L'exploitation de la main d'œuvre française par le IIIème Reich a concerné aussi bien des prisonniers de guerres, des travailleurs obligatoires mais rémunérés que des travailleurs volontaires attirés par cette rémunération ou des déportés, etc.

* Automne 1940 : 80 000 volontaires choisissent de travailler en Allemagne.
* Juin 1942 : l'Allemagne exige de la France 350 000 travailleurs de plus, Vichy, obligé de maquiller cette sommation annonce la création de la "Relève" qui consiste à échanger un prisonnier libéré contre trois travailleurs volontaires envoyés. Le manque de succès (12 000 volontaires en juin, 23 000 en juillet) de cette mesure sonne le glas du volontariat pour la loi de réquisition du 4 septembre 1942.
* 16 février 1943 : instauration du Service du Travail Obligatoire (STO) pour les jeunes gens nés entre 1920 et 1922 avec rafles de la Milice, provoquant de nombreux départs pour le maquis.

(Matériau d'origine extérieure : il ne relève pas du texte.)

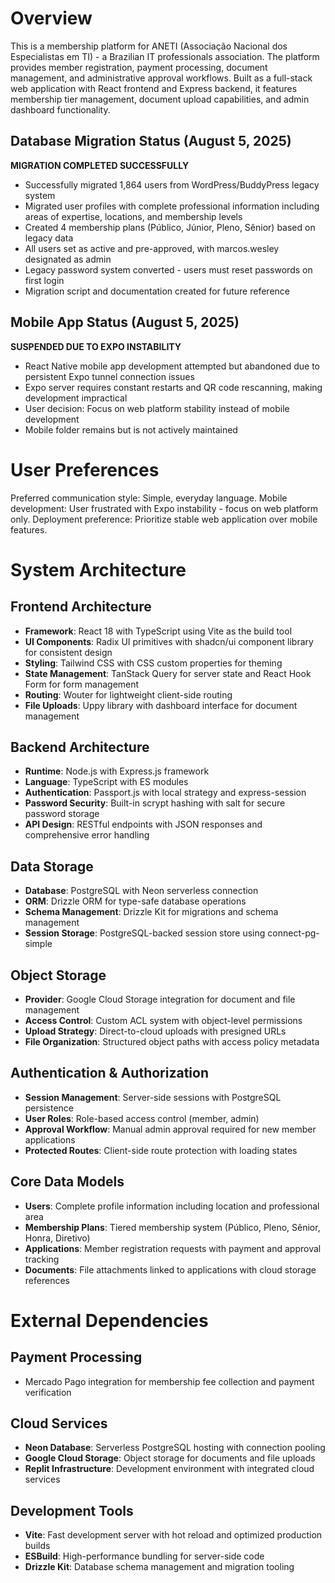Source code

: # Overview

This is a membership platform for ANETI (Associação Nacional dos Especialistas em TI) - a Brazilian IT professionals association. The platform provides member registration, payment processing, document management, and administrative approval workflows. Built as a full-stack web application with React frontend and Express backend, it features membership tier management, document upload capabilities, and admin dashboard functionality.

## Database Migration Status (August 5, 2025)
**MIGRATION COMPLETED SUCCESSFULLY**
- Successfully migrated 1,864 users from WordPress/BuddyPress legacy system
- Migrated user profiles with complete professional information including areas of expertise, locations, and membership levels
- Created 4 membership plans (Público, Júnior, Pleno, Sênior) based on legacy data
- All users set as active and pre-approved, with marcos.wesley designated as admin
- Legacy password system converted - users must reset passwords on first login
- Migration script and documentation created for future reference

## Mobile App Status (August 5, 2025)
**SUSPENDED DUE TO EXPO INSTABILITY**
- React Native mobile app development attempted but abandoned due to persistent Expo tunnel connection issues
- Expo server requires constant restarts and QR code rescanning, making development impractical
- User decision: Focus on web platform stability instead of mobile development
- Mobile folder remains but is not actively maintained

# User Preferences

Preferred communication style: Simple, everyday language.
Mobile development: User frustrated with Expo instability - focus on web platform only.
Deployment preference: Prioritize stable web application over mobile features.

# System Architecture

## Frontend Architecture
- **Framework**: React 18 with TypeScript using Vite as the build tool
- **UI Components**: Radix UI primitives with shadcn/ui component library for consistent design
- **Styling**: Tailwind CSS with CSS custom properties for theming
- **State Management**: TanStack Query for server state and React Hook Form for form management
- **Routing**: Wouter for lightweight client-side routing
- **File Uploads**: Uppy library with dashboard interface for document management

## Backend Architecture
- **Runtime**: Node.js with Express.js framework
- **Language**: TypeScript with ES modules
- **Authentication**: Passport.js with local strategy and express-session
- **Password Security**: Built-in scrypt hashing with salt for secure password storage
- **API Design**: RESTful endpoints with JSON responses and comprehensive error handling

## Data Storage
- **Database**: PostgreSQL with Neon serverless connection
- **ORM**: Drizzle ORM for type-safe database operations
- **Schema Management**: Drizzle Kit for migrations and schema management
- **Session Storage**: PostgreSQL-backed session store using connect-pg-simple

## Object Storage
- **Provider**: Google Cloud Storage integration for document and file management
- **Access Control**: Custom ACL system with object-level permissions
- **Upload Strategy**: Direct-to-cloud uploads with presigned URLs
- **File Organization**: Structured object paths with access policy metadata

## Authentication & Authorization
- **Session Management**: Server-side sessions with PostgreSQL persistence
- **User Roles**: Role-based access control (member, admin)
- **Approval Workflow**: Manual admin approval required for new member applications
- **Protected Routes**: Client-side route protection with loading states

## Core Data Models
- **Users**: Complete profile information including location and professional area
- **Membership Plans**: Tiered membership system (Público, Pleno, Sênior, Honra, Diretivo)
- **Applications**: Member registration requests with payment and approval tracking
- **Documents**: File attachments linked to applications with cloud storage references

# External Dependencies

## Payment Processing
- Mercado Pago integration for membership fee collection and payment verification

## Cloud Services
- **Neon Database**: Serverless PostgreSQL hosting with connection pooling
- **Google Cloud Storage**: Object storage for documents and file uploads
- **Replit Infrastructure**: Development environment with integrated cloud services

## Development Tools
- **Vite**: Fast development server with hot reload and optimized production builds
- **ESBuild**: High-performance bundling for server-side code
- **Drizzle Kit**: Database schema management and migration tooling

Usines allemandes ayant utilisé de la main-d'œuvre STO :

* Volkswagen (Wolfsbourg)

Célébrités françaises ex-STO : Antoine Blondin, Auguste Boncors, Jean Boudou, Georges Brassens, François Cavanna, Raymond Devos.

Le couvre-feu

La nuit tombée, les habitants devaient fermer leurs volets ou occulter leurs fenêtres. Sans Ausweis (autorisation), il était interdit de sortir la nuit. Le jour, les contrôles nombreux, la censure et la propagande rendaient l'occupation de plus en plus insupportable.

L'école

Les enfants devaient chanter Maréchal, nous voilà !. On leur enseignait à haïr les Juifs. Le portrait de Philippe Pétain trônait sur les murs des classes. La propagande était donc présente jusque dans l'éducation pour former les jeunes aux idées des occupants.

Les Juifs

* La discrimination : en zone occupée, les Juifs devaient porter l'étoile jaune à partir de 1942, prendre la dernière voiture du métro ...
* Les rafles


La vie des résistants

* Ecouter la BBC
* Recueillir des renseignements.
* Cacher des aviateurs alliés, des résistants ou de ceux que le régime traque.